Outputting takes time and energy and focus. The opportunity cost is inputting. This is reading stuff, watching stuff, and generally ingesting stuff that is not directly related to outputting. Want more time to create? Spend less time watching ‘How I Met Your Mother’ on Netflix and reading the New York Times. (You come up with your own version, this one is for me.) Thus, I announce a media fast, for myself. No reading fun blogs or news, very little Facebooking, no Netflix. This’ll give me the chi to work on this blog, creating music, and otherwise working on my Sprint Backlog. Reduce input… increase output. Makes sense, right? (Yes, to ‘output’ feels clumsy to reuse as a verb, but I feel it is generic and abstract enough to cover whatever lifestyle we’re ultimately after; plus, it lends itself to an easy opposite to deal with, ‘input’, unlike to ‘create’. “Spend more time creating and less time… destroying.” Nope. Misses the point.)
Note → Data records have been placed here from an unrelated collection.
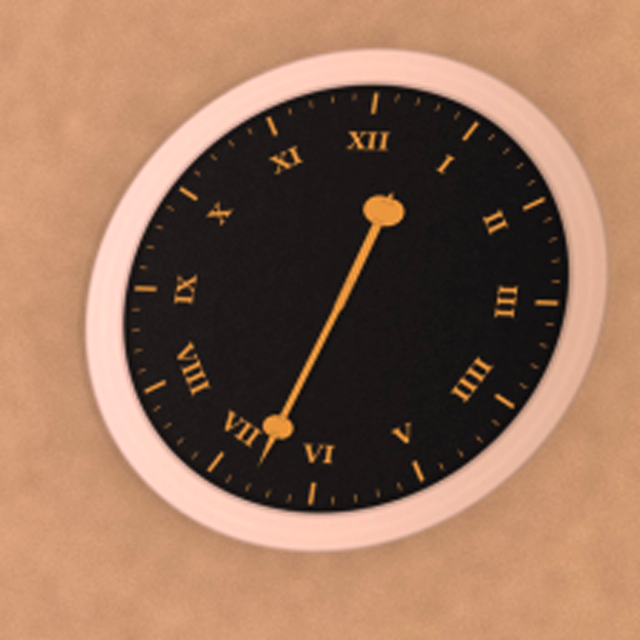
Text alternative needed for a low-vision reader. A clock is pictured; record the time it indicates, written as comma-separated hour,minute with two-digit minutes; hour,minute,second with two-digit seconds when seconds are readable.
12,33
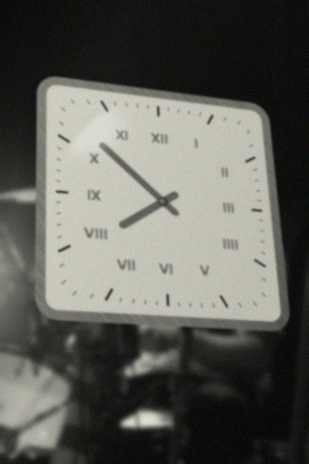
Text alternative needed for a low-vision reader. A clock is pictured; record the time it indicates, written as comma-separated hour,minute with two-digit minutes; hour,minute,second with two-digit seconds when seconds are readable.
7,52
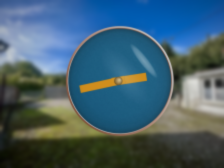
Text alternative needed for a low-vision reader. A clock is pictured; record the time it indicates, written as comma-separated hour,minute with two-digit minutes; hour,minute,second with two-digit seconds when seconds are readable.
2,43
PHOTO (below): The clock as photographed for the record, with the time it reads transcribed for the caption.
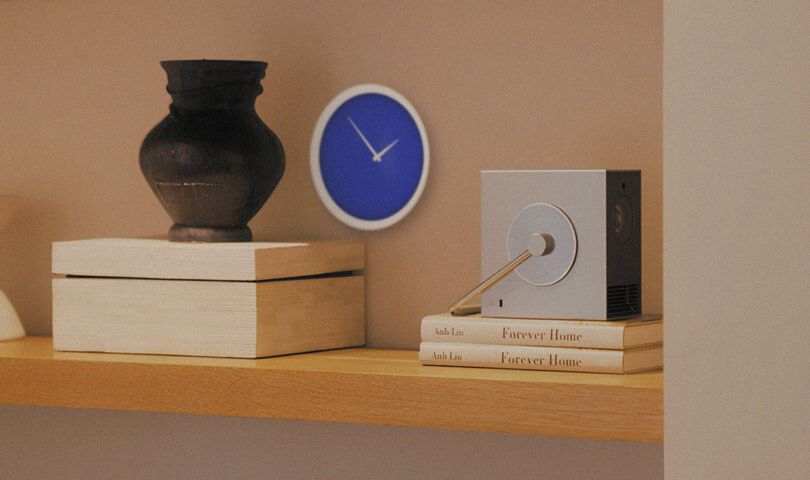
1:53
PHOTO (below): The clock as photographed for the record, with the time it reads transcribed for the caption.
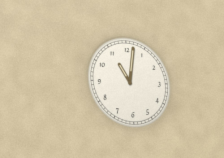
11:02
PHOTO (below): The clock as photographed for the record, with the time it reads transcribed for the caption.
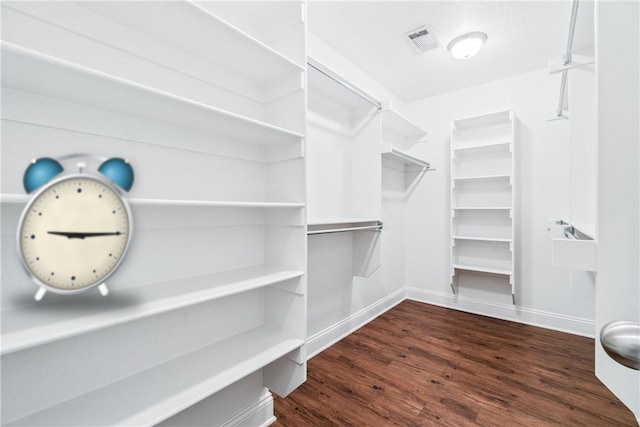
9:15
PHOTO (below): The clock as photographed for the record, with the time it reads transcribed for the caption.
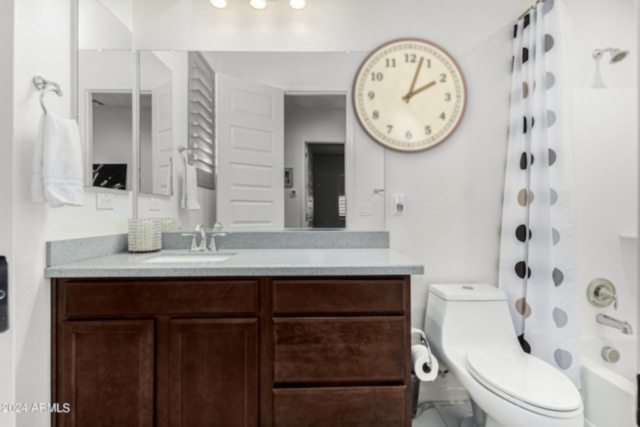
2:03
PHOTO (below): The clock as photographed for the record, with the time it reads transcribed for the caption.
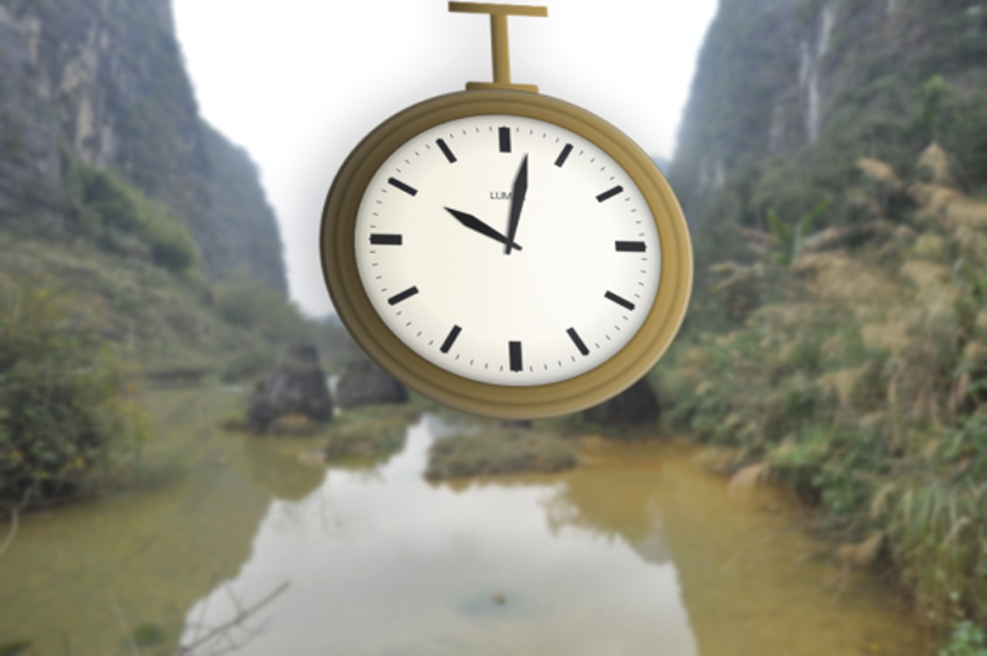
10:02
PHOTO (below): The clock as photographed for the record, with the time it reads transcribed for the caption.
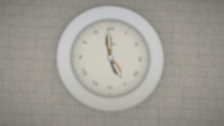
4:59
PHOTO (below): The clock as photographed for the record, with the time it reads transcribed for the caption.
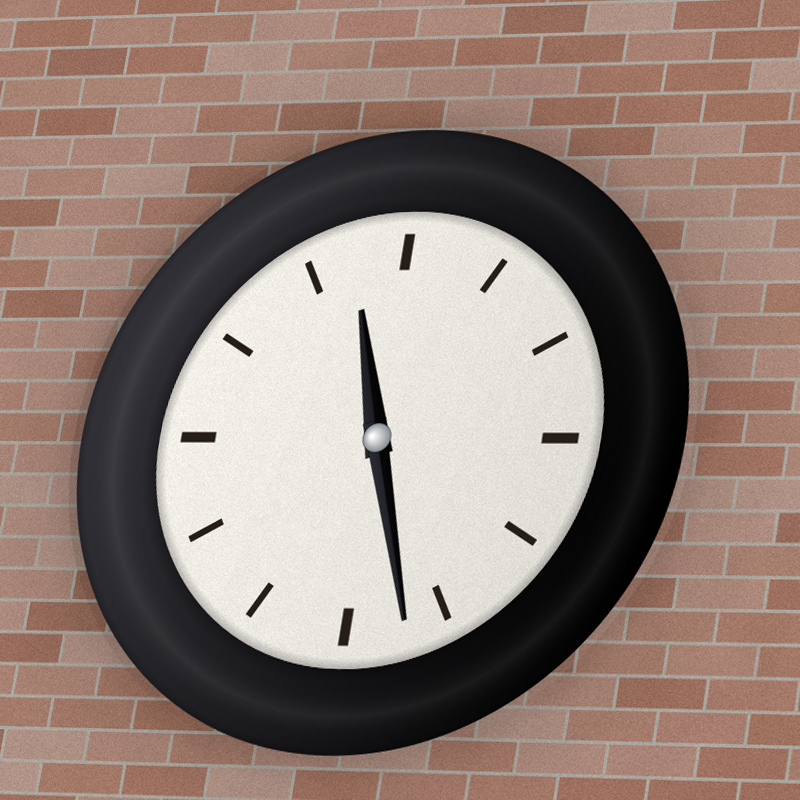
11:27
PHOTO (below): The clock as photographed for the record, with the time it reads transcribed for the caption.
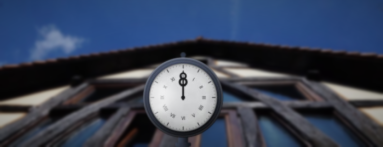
12:00
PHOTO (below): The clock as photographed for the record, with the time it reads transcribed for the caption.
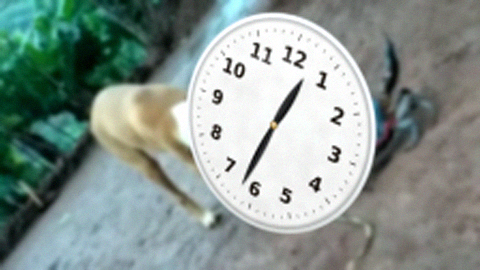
12:32
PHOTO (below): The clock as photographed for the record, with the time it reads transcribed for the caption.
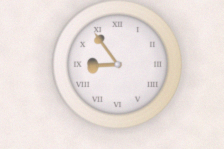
8:54
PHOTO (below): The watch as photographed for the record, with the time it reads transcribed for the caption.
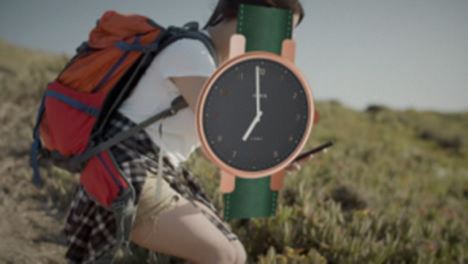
6:59
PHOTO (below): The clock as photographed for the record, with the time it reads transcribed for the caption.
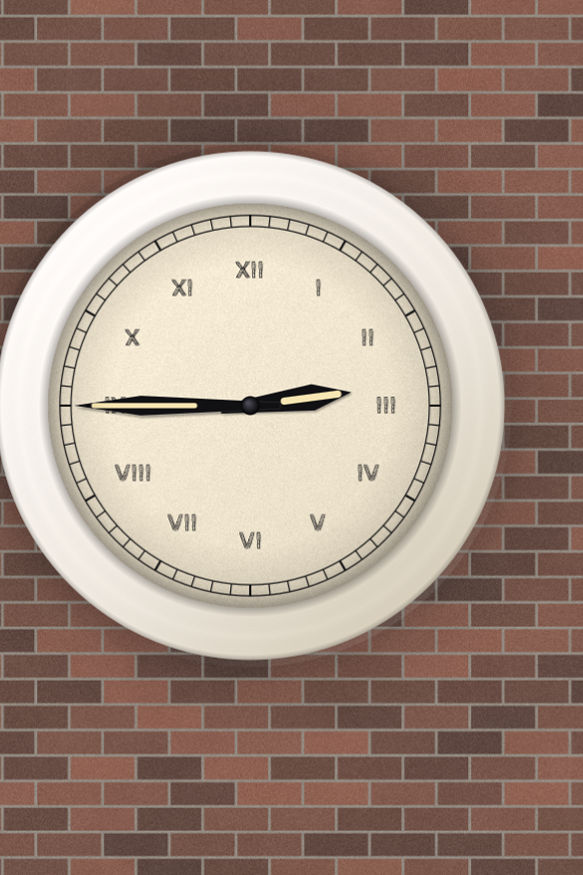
2:45
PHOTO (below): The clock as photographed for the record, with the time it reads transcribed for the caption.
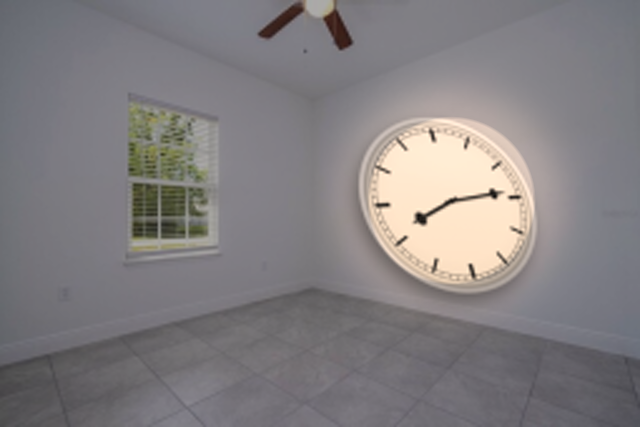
8:14
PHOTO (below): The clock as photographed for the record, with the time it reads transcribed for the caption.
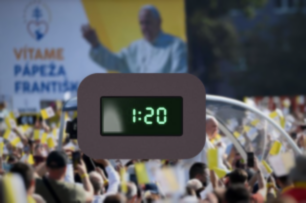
1:20
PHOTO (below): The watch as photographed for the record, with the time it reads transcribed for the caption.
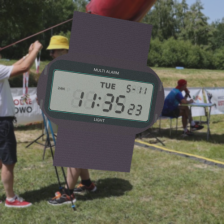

What I’ve noticed via continued output, specifically sticking to the discipline of cranking out two posts a week for this blog, is that I find this is getting easier. I feel like my blogging skill is becoming refined. I’m finding my voice. When I started this, I worried I’d run out of things to say; however, through continually outputting, I’ve found I’m evolving this idea of ScrumOfOne. This activity feels better to me, which I take as a good sign.
Always Be Outputting – think of this as your personal version of Always Be Closing.